+++ Records provided
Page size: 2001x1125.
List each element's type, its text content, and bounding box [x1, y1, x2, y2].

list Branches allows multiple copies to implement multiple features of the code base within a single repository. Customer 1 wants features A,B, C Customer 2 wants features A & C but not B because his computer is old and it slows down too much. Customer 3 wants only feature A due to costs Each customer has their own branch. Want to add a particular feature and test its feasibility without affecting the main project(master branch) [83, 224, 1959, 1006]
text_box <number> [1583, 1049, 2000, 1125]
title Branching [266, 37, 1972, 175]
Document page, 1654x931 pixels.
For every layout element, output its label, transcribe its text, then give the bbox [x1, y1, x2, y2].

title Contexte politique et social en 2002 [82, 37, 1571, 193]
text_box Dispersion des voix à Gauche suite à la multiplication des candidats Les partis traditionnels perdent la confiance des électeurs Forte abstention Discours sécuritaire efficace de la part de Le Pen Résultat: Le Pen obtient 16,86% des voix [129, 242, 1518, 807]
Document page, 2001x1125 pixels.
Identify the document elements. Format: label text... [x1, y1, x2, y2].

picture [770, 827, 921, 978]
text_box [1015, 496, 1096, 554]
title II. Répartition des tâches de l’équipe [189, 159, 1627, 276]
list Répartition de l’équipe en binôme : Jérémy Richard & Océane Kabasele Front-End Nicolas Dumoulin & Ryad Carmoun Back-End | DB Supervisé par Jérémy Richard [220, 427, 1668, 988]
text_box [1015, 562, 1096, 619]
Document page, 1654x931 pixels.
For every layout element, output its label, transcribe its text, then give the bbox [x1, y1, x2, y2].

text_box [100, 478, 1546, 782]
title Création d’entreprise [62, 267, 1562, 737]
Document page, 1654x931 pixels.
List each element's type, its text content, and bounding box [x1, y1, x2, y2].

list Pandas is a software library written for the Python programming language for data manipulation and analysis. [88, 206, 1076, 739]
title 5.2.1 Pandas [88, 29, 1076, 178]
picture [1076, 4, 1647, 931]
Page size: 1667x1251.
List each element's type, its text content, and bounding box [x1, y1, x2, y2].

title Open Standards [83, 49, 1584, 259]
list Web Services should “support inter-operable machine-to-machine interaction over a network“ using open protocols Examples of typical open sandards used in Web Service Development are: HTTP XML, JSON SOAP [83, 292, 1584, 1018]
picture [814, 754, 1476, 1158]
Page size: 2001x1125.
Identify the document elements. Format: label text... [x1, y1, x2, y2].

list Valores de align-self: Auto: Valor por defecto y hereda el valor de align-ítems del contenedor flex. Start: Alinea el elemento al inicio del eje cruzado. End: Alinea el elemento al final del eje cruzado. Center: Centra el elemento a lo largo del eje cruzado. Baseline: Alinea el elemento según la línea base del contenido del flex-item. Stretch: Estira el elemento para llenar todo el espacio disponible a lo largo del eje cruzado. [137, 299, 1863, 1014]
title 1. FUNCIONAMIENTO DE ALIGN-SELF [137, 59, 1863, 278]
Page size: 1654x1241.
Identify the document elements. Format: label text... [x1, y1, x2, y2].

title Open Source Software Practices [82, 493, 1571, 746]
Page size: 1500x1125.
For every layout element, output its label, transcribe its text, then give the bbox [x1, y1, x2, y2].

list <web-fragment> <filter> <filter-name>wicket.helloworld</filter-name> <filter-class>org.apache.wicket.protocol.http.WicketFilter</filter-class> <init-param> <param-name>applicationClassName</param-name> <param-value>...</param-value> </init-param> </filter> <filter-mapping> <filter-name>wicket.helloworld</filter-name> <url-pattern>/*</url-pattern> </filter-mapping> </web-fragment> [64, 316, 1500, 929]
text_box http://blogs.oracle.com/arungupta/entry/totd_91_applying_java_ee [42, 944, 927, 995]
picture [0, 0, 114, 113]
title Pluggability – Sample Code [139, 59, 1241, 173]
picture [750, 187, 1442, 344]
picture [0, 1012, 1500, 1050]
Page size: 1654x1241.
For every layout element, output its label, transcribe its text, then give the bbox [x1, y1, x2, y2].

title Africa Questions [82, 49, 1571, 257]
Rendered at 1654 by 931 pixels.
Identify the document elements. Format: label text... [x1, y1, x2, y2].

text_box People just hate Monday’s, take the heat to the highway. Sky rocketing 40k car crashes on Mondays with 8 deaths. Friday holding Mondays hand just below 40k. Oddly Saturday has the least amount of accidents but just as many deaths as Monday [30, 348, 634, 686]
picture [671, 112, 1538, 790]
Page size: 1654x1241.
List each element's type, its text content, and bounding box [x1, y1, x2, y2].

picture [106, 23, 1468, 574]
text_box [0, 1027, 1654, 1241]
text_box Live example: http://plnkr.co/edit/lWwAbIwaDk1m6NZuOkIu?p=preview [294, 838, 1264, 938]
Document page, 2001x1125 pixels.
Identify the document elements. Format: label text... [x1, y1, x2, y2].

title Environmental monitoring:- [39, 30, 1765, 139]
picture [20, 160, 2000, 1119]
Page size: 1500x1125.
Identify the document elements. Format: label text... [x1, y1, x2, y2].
++++++
# Prompt:
Switch "Document page" to "Rendered page" throughout the records and give all the lines again, with everything else unchanged.

# Task answer:
Page size: 2001x1125.
List each element's type, its text content, and bounding box [x1, y1, x2, y2].

list Branches allows multiple copies to implement multiple features of the code base within a single repository. Customer 1 wants features A,B, C Customer 2 wants features A & C but not B because his computer is old and it slows down too much. Customer 3 wants only feature A due to costs Each customer has their own branch. Want to add a particular feature and test its feasibility without affecting the main project(master branch) [83, 224, 1959, 1006]
text_box <number> [1583, 1049, 2000, 1125]
title Branching [266, 37, 1972, 175]
Rendered page, 1654x931 pixels.
For every layout element, output its label, transcribe its text, then give the bbox [x1, y1, x2, y2].

title Contexte politique et social en 2002 [82, 37, 1571, 193]
text_box Dispersion des voix à Gauche suite à la multiplication des candidats Les partis traditionnels perdent la confiance des électeurs Forte abstention Discours sécuritaire efficace de la part de Le Pen Résultat: Le Pen obtient 16,86% des voix [129, 242, 1518, 807]
Rendered page, 2001x1125 pixels.
Identify the document elements. Format: label text... [x1, y1, x2, y2].

picture [770, 827, 921, 978]
text_box [1015, 496, 1096, 554]
title II. Répartition des tâches de l’équipe [189, 159, 1627, 276]
list Répartition de l’équipe en binôme : Jérémy Richard & Océane Kabasele Front-End Nicolas Dumoulin & Ryad Carmoun Back-End | DB Supervisé par Jérémy Richard [220, 427, 1668, 988]
text_box [1015, 562, 1096, 619]
Rendered page, 1654x931 pixels.
For every layout element, output its label, transcribe its text, then give the bbox [x1, y1, x2, y2].

text_box [100, 478, 1546, 782]
title Création d’entreprise [62, 267, 1562, 737]
Rendered page, 1654x931 pixels.
List each element's type, its text content, and bounding box [x1, y1, x2, y2].

list Pandas is a software library written for the Python programming language for data manipulation and analysis. [88, 206, 1076, 739]
title 5.2.1 Pandas [88, 29, 1076, 178]
picture [1076, 4, 1647, 931]
Page size: 1667x1251.
List each element's type, its text content, and bounding box [x1, y1, x2, y2].

title Open Standards [83, 49, 1584, 259]
list Web Services should “support inter-operable machine-to-machine interaction over a network“ using open protocols Examples of typical open sandards used in Web Service Development are: HTTP XML, JSON SOAP [83, 292, 1584, 1018]
picture [814, 754, 1476, 1158]
Page size: 2001x1125.
Identify the document elements. Format: label text... [x1, y1, x2, y2].

list Valores de align-self: Auto: Valor por defecto y hereda el valor de align-ítems del contenedor flex. Start: Alinea el elemento al inicio del eje cruzado. End: Alinea el elemento al final del eje cruzado. Center: Centra el elemento a lo largo del eje cruzado. Baseline: Alinea el elemento según la línea base del contenido del flex-item. Stretch: Estira el elemento para llenar todo el espacio disponible a lo largo del eje cruzado. [137, 299, 1863, 1014]
title 1. FUNCIONAMIENTO DE ALIGN-SELF [137, 59, 1863, 278]
Page size: 1654x1241.
Identify the document elements. Format: label text... [x1, y1, x2, y2].

title Open Source Software Practices [82, 493, 1571, 746]
Page size: 1500x1125.
For every layout element, output its label, transcribe its text, then give the bbox [x1, y1, x2, y2].

list <web-fragment> <filter> <filter-name>wicket.helloworld</filter-name> <filter-class>org.apache.wicket.protocol.http.WicketFilter</filter-class> <init-param> <param-name>applicationClassName</param-name> <param-value>...</param-value> </init-param> </filter> <filter-mapping> <filter-name>wicket.helloworld</filter-name> <url-pattern>/*</url-pattern> </filter-mapping> </web-fragment> [64, 316, 1500, 929]
text_box http://blogs.oracle.com/arungupta/entry/totd_91_applying_java_ee [42, 944, 927, 995]
picture [0, 0, 114, 113]
title Pluggability – Sample Code [139, 59, 1241, 173]
picture [750, 187, 1442, 344]
picture [0, 1012, 1500, 1050]
Page size: 1654x1241.
For every layout element, output its label, transcribe its text, then give the bbox [x1, y1, x2, y2].

title Africa Questions [82, 49, 1571, 257]
Rendered at 1654 by 931 pixels.
Identify the document elements. Format: label text... [x1, y1, x2, y2].

text_box People just hate Monday’s, take the heat to the highway. Sky rocketing 40k car crashes on Mondays with 8 deaths. Friday holding Mondays hand just below 40k. Oddly Saturday has the least amount of accidents but just as many deaths as Monday [30, 348, 634, 686]
picture [671, 112, 1538, 790]
Page size: 1654x1241.
List each element's type, its text content, and bounding box [x1, y1, x2, y2].

picture [106, 23, 1468, 574]
text_box [0, 1027, 1654, 1241]
text_box Live example: http://plnkr.co/edit/lWwAbIwaDk1m6NZuOkIu?p=preview [294, 838, 1264, 938]
Rendered page, 2001x1125 pixels.
Identify the document elements. Format: label text... [x1, y1, x2, y2].

title Environmental monitoring:- [39, 30, 1765, 139]
picture [20, 160, 2000, 1119]
Page size: 1500x1125.
Identify the document elements. Format: label text... [x1, y1, x2, y2].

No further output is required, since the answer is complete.